The ‘Grand Palais’ and the ‘Petit Palais’ are situated in the 8th ‘arrondissement’ on opposite sides of ‘Avenue Winston Churchill’, which lies mid way down the lovely tree lined lower part of the ‘Champs Elysees’ between the ‘Place du rond point’ and ‘Place de la Concorde’, and are a stones throw from metro station ‘Champs Elysees Clemenceau’ which is served by metro lines 1 and 13.

Built in 1900 for the ‘Exposition Universelle’, the imposing Grand Palais with its enormous glass dome houses temporary, usually prestigious, art exhibitions and prices vary accordingly.

The more discreet and more classically designed Petit Palais’ which is, in my opinion one of the loveliest buildings in the city, has been home to the ‘Musée des Beaux Arts de la ville de Paris’ since 1902, and also plays host to temporary exhibitions for which there is a fee, but as one of the 14 ‘Museums of the city of Paris’ all permanent exhibitions are entirely free.

(Please note that during popular temporary exhibitions there is often a queue at the main entrance, if you are visiting the permanent collection only there is a smaller entrance down some stairs to the right of the main entrance)

The Petit Palais stretches either side of a palatial stone staircase leading to a magnificent arched gateway, fabricated in glass and wrought iron and surrounded by an intricate stone arch, which is a joy to behold and photograph in both daylight and floodlit during the evening. (there is access for wheelchair users on Avenue Detuit situated at the back of the building accessible from the Champs Elysees)

Petit Palais 2

The majestic main entrance to ‘Le Petit Palais’

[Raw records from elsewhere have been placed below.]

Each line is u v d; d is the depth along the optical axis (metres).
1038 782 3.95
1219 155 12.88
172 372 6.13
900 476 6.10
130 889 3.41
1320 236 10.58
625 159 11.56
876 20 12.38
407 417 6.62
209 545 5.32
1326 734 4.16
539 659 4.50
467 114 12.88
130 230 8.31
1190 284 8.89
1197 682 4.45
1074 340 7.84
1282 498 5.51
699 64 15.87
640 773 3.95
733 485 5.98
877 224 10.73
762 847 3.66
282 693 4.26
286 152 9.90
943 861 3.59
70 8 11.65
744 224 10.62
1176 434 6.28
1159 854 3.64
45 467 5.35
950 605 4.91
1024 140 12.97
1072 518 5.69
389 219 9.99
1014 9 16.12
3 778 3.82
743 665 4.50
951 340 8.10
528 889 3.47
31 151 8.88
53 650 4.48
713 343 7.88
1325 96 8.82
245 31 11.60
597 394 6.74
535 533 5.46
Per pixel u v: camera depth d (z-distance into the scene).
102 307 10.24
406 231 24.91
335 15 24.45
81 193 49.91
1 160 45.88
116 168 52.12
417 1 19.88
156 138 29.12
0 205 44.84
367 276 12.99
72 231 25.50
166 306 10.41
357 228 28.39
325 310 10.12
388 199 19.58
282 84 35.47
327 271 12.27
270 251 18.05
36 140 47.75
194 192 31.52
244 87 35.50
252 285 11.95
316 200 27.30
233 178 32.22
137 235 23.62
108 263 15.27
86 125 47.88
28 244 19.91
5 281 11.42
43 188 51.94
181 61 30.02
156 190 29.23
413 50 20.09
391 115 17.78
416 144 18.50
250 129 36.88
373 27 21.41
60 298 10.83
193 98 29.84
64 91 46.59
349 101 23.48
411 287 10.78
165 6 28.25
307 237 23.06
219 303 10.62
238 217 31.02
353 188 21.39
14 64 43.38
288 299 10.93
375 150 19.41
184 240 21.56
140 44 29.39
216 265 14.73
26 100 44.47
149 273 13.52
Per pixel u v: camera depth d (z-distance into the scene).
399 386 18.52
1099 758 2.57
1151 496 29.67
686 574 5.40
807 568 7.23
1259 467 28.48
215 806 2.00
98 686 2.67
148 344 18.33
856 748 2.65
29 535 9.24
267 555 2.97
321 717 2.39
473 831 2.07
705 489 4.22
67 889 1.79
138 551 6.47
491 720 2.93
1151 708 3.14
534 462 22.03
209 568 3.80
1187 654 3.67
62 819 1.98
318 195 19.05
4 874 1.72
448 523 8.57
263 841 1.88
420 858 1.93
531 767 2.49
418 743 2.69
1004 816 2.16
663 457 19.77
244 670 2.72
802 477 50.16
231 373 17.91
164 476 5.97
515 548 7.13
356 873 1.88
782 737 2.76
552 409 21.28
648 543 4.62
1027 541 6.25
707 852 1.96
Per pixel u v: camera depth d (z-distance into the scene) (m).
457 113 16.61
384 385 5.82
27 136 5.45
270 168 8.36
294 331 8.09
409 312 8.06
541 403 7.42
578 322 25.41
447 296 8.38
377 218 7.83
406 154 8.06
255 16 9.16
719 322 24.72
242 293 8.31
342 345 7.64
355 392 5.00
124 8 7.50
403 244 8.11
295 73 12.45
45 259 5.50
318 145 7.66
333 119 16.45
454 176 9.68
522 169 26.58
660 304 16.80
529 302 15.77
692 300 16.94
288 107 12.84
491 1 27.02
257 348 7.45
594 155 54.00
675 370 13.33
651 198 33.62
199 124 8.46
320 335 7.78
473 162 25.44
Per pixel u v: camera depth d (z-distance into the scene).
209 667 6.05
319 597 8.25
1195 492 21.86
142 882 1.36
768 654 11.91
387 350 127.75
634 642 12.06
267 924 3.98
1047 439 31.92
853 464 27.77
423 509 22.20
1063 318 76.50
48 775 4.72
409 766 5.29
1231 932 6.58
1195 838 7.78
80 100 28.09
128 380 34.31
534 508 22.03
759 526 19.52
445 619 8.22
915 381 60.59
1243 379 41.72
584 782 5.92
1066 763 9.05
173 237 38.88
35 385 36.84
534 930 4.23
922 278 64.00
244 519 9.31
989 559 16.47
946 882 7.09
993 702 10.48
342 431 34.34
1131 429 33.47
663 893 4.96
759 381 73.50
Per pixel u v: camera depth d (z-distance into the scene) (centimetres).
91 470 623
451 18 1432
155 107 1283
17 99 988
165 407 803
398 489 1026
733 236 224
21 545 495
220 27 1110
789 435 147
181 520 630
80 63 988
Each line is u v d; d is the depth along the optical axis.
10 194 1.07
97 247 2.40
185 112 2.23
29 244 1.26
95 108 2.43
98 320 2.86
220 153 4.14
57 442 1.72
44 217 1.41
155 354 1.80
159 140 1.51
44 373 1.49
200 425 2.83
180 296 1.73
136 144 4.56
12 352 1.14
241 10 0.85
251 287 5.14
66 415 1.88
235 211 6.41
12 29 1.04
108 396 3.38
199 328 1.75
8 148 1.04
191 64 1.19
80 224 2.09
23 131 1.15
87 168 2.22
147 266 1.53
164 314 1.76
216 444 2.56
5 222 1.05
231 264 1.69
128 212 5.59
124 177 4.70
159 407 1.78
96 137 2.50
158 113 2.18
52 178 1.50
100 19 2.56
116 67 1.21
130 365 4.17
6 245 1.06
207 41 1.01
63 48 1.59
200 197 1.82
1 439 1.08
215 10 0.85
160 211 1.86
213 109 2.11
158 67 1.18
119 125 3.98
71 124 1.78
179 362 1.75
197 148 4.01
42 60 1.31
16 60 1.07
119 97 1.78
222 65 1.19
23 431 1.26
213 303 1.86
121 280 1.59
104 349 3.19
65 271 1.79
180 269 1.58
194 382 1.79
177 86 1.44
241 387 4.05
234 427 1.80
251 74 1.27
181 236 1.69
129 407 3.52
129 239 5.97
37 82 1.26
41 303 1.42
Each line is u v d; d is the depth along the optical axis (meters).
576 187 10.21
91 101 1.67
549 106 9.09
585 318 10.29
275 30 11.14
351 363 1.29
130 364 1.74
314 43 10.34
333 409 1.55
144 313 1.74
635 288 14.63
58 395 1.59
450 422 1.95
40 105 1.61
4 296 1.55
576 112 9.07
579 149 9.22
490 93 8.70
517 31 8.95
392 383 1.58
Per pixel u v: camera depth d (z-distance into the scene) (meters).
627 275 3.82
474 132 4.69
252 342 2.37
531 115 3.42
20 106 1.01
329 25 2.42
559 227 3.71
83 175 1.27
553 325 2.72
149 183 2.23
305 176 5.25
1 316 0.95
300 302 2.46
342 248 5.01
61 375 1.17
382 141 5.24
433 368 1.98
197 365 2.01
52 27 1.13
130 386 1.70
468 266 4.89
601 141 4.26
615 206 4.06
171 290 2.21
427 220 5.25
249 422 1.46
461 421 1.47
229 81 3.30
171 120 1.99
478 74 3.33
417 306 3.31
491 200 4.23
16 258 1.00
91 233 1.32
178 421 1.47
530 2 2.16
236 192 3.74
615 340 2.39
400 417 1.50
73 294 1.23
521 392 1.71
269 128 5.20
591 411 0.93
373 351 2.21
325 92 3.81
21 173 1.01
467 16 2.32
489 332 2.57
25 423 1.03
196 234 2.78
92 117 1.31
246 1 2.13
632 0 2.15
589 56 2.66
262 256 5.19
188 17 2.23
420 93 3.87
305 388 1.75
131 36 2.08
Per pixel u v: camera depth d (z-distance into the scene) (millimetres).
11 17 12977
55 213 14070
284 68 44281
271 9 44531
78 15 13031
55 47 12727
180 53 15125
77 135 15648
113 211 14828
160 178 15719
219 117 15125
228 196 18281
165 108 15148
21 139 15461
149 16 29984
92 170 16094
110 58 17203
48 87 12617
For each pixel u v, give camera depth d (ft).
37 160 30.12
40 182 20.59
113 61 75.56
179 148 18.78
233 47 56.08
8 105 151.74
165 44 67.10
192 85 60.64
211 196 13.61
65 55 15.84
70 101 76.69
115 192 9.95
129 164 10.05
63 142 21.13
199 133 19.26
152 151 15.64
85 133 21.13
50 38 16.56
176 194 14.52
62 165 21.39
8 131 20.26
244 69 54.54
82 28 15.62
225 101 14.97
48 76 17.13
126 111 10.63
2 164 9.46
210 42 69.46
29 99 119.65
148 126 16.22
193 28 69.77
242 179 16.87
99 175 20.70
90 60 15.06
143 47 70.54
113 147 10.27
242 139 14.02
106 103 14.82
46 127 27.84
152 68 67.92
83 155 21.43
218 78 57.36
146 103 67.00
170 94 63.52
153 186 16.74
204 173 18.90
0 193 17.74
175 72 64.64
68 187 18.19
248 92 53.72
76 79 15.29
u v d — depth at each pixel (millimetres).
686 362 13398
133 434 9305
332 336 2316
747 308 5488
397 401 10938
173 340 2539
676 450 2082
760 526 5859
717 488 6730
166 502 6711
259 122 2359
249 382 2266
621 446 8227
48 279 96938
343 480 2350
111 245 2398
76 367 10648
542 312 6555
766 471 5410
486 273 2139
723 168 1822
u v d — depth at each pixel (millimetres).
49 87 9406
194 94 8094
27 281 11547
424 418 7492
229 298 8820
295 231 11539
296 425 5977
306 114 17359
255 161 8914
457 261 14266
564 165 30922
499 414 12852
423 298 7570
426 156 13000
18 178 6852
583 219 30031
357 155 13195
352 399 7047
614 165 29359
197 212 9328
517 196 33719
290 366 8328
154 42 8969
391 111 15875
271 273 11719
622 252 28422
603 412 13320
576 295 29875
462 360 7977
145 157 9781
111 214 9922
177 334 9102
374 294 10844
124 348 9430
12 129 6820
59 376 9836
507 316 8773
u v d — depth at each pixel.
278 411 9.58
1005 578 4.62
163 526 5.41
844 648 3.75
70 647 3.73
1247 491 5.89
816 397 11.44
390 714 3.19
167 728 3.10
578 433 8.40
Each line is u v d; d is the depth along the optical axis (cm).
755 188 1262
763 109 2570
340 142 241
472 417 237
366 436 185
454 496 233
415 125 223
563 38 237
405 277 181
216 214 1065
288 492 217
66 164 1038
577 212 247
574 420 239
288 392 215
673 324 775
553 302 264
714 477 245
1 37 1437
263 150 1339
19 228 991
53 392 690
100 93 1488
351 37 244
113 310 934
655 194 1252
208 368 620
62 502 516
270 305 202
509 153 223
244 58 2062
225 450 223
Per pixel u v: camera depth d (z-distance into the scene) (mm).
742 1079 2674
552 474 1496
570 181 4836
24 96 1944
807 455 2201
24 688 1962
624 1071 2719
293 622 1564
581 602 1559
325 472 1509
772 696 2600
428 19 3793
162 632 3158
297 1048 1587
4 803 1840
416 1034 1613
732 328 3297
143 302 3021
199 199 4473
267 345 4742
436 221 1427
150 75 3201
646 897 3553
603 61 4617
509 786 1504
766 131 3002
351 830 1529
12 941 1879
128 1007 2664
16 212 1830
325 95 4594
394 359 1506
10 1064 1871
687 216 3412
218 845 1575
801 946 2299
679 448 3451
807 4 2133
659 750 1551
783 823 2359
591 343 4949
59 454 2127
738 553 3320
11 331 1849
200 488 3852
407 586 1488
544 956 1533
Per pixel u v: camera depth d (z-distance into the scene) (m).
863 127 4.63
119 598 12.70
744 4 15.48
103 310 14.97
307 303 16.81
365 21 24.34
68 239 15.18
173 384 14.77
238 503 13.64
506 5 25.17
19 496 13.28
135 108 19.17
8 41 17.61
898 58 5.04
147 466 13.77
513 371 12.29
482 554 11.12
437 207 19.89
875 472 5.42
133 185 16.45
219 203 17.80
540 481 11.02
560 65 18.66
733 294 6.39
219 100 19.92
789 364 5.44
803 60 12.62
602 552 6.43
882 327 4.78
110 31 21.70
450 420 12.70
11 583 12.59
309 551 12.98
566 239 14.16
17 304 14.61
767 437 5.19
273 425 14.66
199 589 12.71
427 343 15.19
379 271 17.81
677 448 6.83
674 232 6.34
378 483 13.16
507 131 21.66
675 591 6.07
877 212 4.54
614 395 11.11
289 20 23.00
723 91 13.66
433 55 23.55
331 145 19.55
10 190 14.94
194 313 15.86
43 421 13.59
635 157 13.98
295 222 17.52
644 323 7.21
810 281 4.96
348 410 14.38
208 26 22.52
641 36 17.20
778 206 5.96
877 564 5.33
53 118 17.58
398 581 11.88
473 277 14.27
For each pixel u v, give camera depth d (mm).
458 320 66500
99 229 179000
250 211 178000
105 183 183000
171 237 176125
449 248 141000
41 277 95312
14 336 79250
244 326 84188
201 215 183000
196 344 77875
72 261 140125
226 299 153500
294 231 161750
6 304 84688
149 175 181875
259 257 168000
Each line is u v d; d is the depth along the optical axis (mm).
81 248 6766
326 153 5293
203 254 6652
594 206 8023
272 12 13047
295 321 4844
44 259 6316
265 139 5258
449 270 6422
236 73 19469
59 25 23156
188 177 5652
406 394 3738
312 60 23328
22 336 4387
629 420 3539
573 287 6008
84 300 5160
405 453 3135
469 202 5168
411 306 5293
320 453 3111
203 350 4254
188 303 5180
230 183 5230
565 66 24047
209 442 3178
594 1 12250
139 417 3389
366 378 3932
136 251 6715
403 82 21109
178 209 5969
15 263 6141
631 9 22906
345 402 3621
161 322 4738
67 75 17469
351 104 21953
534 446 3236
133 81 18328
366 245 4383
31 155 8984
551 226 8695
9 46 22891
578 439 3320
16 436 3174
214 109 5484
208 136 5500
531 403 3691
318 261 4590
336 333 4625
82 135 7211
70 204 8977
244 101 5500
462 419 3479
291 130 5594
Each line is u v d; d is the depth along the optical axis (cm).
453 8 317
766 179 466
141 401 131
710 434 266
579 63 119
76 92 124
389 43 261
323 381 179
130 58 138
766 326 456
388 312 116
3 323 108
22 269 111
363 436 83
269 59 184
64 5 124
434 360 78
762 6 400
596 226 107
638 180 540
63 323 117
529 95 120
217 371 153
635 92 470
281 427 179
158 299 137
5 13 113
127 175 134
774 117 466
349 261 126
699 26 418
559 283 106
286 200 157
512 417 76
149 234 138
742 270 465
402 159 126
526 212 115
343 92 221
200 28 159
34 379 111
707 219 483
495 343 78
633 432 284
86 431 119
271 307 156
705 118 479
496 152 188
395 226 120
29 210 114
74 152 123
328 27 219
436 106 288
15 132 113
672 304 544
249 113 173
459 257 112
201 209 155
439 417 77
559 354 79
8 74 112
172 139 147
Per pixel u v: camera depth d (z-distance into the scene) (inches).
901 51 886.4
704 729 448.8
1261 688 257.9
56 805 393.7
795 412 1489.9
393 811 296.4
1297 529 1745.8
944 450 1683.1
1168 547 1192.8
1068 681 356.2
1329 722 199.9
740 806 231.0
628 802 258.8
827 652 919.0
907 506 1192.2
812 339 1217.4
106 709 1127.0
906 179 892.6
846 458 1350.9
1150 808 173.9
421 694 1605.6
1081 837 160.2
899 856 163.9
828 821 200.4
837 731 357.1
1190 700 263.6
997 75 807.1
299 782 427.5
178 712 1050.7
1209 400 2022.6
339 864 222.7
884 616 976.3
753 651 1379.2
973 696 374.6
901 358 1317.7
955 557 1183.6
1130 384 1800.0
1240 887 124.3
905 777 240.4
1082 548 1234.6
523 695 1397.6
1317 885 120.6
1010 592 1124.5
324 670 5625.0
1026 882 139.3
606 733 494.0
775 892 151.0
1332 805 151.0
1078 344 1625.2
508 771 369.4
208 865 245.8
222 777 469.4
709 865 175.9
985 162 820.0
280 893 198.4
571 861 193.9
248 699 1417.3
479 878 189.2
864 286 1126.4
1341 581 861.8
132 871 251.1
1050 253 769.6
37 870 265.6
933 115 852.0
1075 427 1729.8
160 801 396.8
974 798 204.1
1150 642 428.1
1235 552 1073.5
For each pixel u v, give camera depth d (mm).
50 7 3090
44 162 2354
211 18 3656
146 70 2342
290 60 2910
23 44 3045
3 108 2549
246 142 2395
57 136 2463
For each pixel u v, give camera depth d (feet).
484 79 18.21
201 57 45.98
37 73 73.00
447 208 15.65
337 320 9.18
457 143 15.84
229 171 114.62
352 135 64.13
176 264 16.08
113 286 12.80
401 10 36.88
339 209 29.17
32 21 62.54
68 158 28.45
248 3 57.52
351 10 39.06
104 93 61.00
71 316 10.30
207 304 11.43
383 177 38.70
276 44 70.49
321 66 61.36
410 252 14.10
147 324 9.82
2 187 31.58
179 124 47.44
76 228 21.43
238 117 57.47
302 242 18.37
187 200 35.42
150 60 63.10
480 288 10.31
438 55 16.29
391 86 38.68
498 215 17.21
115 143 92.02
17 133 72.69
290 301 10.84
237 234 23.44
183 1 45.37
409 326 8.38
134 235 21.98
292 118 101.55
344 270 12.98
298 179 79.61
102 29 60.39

The interior of the building is every bit as impressive as the exterior. From the elegant wrought iron staircases, and wonderful mosaic floors and beautiful decorative murals to the fabulous stained glass ‘Cupole’.

It is constructed in four wings enclosing a tranquil ‘Moroccan’ style garden with a central pool surrounded by shady exotic plants and a semi circular peristyle that boasts a frescoed, vaulted ceiling depicting the hours of the day, day and night and female allegories of the four seasons.

Overlooking the garden is the café where you can enjoy an excellent ‘Café Gourmond’ or a selection of pasta dishes, sandwiches, and ‘soupe de jour’ with prices starting at under 5 euro. They also offer a glass of Bordeaux for a modest 4 euro! This is a convenient place to take a break after a morning shopping and sightseeing on the Champs Elysees, and there are clean free toilets to be found both in the café and in the basement of the museum.

Petit Palais 5

View from the café terrace

The museum houses collections from the 16th, 17th, 18th and 19th centuries, and amongst many other works, paintings by Flemish and Dutch artists such as Rembrandt and Rubens. French artists such as Monet, Manet, Cezanne, Renoir and Toulouse-lautrec. Sculptures by Renoir and Rodin, and many decorative arts including wonderful art deco pieces by Emile Gallé and Lalique, and fine examples of Christian art from the western and eastrn world.

For those seeking souvenirs, the museum shop offers a good choice gifts with prices starting at less than 4 euro, and is a nice place to browse through the numerous books on art nouveau.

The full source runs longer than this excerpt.